Nation-states and advanced persistent threat (APT) groups are exploring how AI could aid their operations. In two public blog posts in 2024, Microsoft and OpenAI described how the companies detected and terminated accounts belonging to known state-affiliated actors. Microsoft said it had not detected significant attacks perpetrated by these groups but that it was important to identify “early-stage, incremental moves.” OpenAI’s take on the risk was similar, writing that its latest LLM, GPT-4, “offers only limited, incremental capabilities for malicious cybersecurity tasks beyond what is already achievable with publicly available, non-AI powered tools.”

Microsoft and OpenAI identified five groups: Forest Blizzard, which is a Russian actor linked to the country’s military cyber unit GRU Unit 26165; Emerald Sleet, a North Korean actor; Crimson Sandstorm, connected to Iran’s Islamic Revolutionary Guard Corps (IRGC); and Charcoal Typhoon and Salmon Typhoon, both Chinese state-affiliated actors.

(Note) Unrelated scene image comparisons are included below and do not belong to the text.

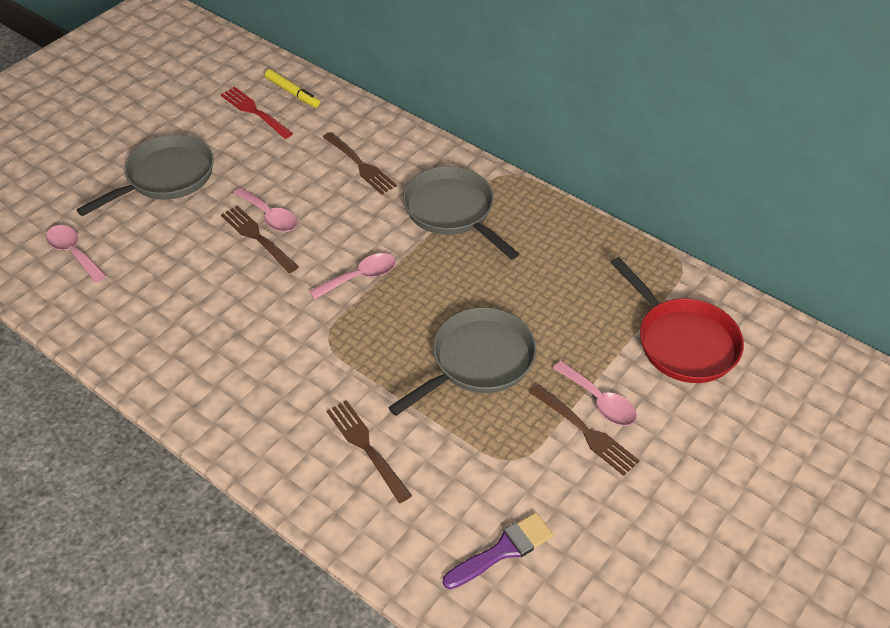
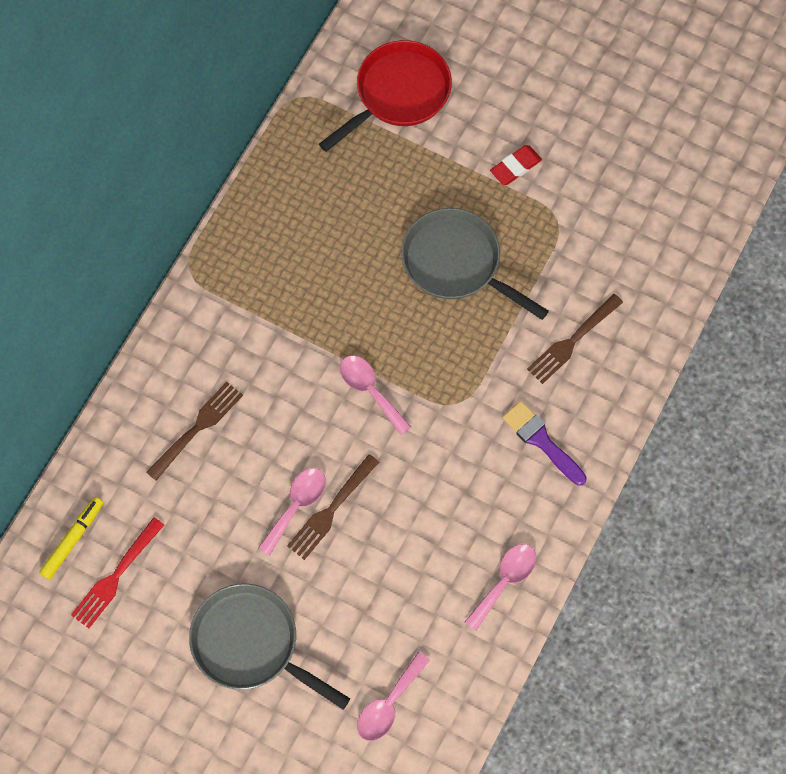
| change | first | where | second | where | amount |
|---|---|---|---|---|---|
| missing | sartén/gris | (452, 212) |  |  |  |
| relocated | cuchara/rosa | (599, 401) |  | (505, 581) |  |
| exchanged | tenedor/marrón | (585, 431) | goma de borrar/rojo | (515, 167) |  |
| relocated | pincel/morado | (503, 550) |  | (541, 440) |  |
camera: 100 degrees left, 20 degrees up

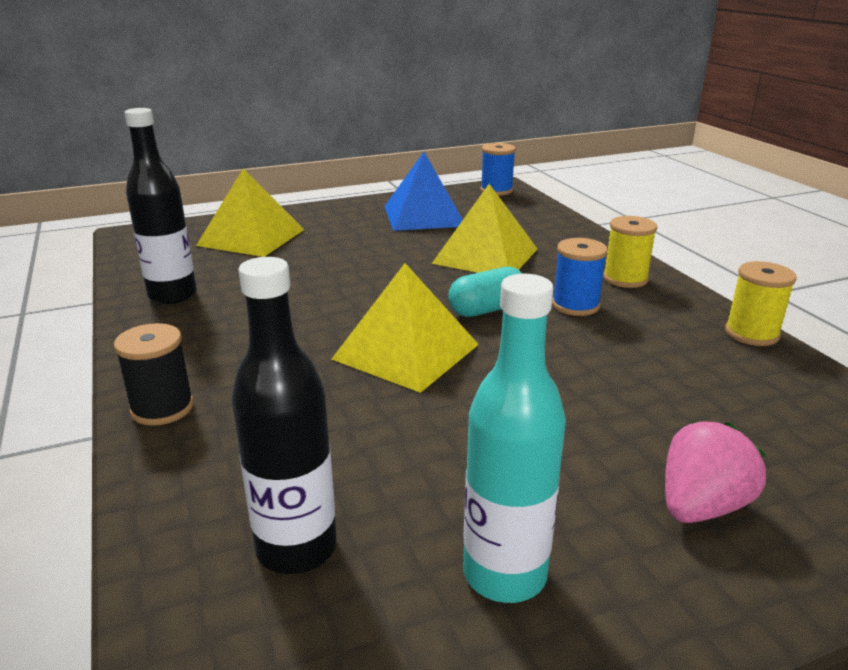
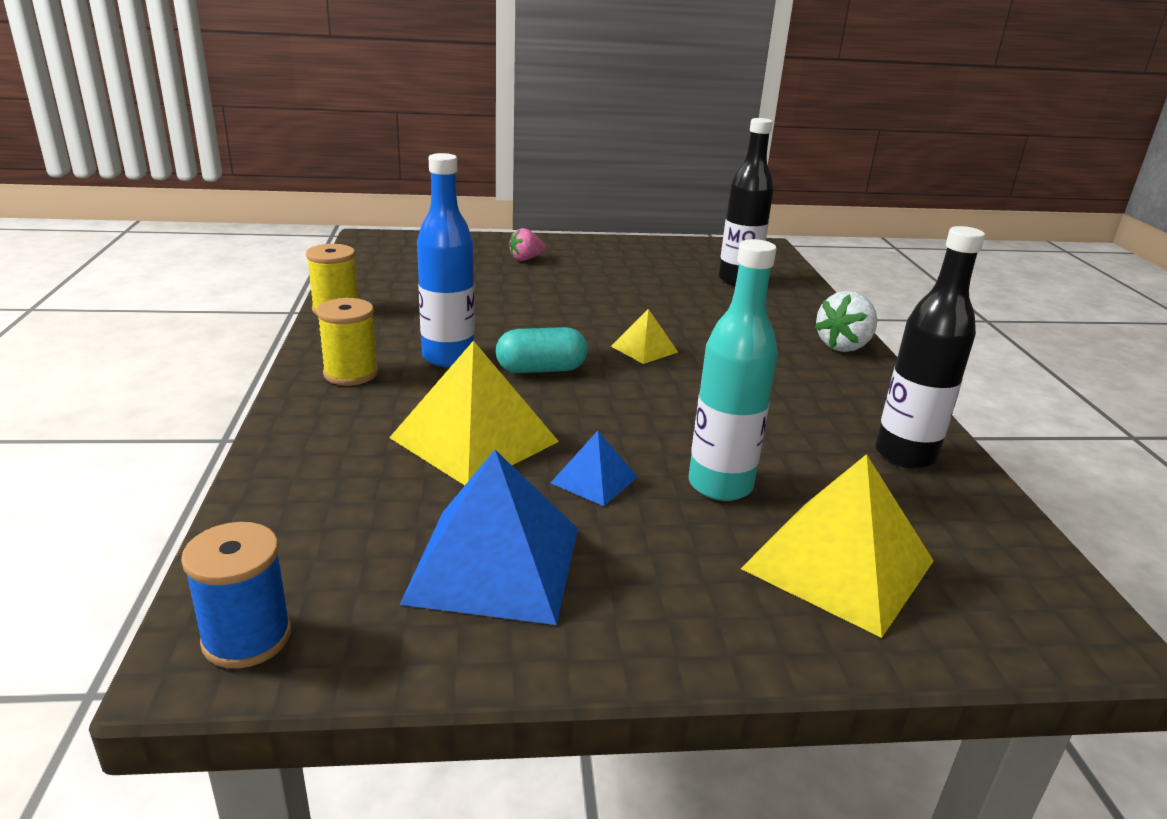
| change | first | where | second | where | amount |
|---|---|---|---|---|---|
| exchanged | carrete/azul | (575, 305) | botella/azul | (448, 357) |  |
| size | pirámide/amarillo | (406, 351) |  | (644, 349) | x0.50 |
| relocated | botella/turquesa | (504, 574) |  | (720, 485) |  |
| exchanged | carrete/negro | (162, 408) | fresa/blanco | (844, 346) |  |
| size | fresa/rosa | (701, 506) |  | (526, 259) | x0.65 |
| appeared |  |  | pirámide/azul | (594, 480) |  |
camera: 165 degrees left, 0 degrees up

How these nation-state-linked groups used the LLMs varied. The North Korea-linked group used the LLMs to better understand publicly reported vulnerabilities, for basic scripting tasks, for assistance with content for likely spear-phishing emails and for reconnaissance, such as researching think tanks and government organizations. The Iran-linked group was seen generating phishing emails and using LLMs for tasks such as web scraping. The group was also seen using LLMs to develop undetectable code and for searching how to disable antivirus software. Likewise, Charcoal Typhoon — the Chinese state actor — also used LLMs for advanced commands representative of post-compromise behavior, Microsoft wrote. Other uses included translation and finding coding errors.

Assessment

We previously reported that despite increasing AI adoption within the cybercriminal underground, AI capabilities so far played a small supporting role. Improvements since then and the details provided in this report suggest the role of AI in cybercrime is shifting. Deepfake technology is becoming more convincing and less expensive, which almost certainly will lead to an increase in social-engineering activity and misinformation campaigns. We also expect phishing and BEC activity to increase due to AI’s ability to easily draft phishing pages, social media content and email copy. There’s also the disinformation angle: LLMs excel at creating written content, so LLMs could be a force multiplier for countries such as Russia that have long leveraged disinformation operations and run human-powered content farms (such as the infamous Internet Research Agency).

The academic study looking at GPT-4’s ability to write exploit code based on CVE descriptions deserves more scrutiny, but undoubtedly this type of adversarial use case for LLMs would be desired. This capability would be sought-after by everyone from cybercriminals to nation-states. The security landscape will dramatically change when an LLM can find a vulnerability, write and test the exploit code and then autonomously exploit vulnerabilities in the wild. This would mean that vulnerability hunting and exploit writing will no longer be the domain of a few with those skills but rather available to anyone with access to an advanced AI model. Vulnerabilities also could be exploited at a much faster pace, as threat actors could independently generate their own exploits. This would also impact the cyber underground, in that those vulnerability finding and exploit writing skills could become commoditized, and actors would not have to purchase them on forums. For nation-states developing their own AI, this type of capability could be highly sought. It’s a game changer and national security nightmare if an AI tool can perform these tasks at a speed that’s hard for security ops teams to defend against. The advancements in AI over the last 18 months have even left experts in the field astonished, so these unpredictable leaps in capabilities could fully be in the cards.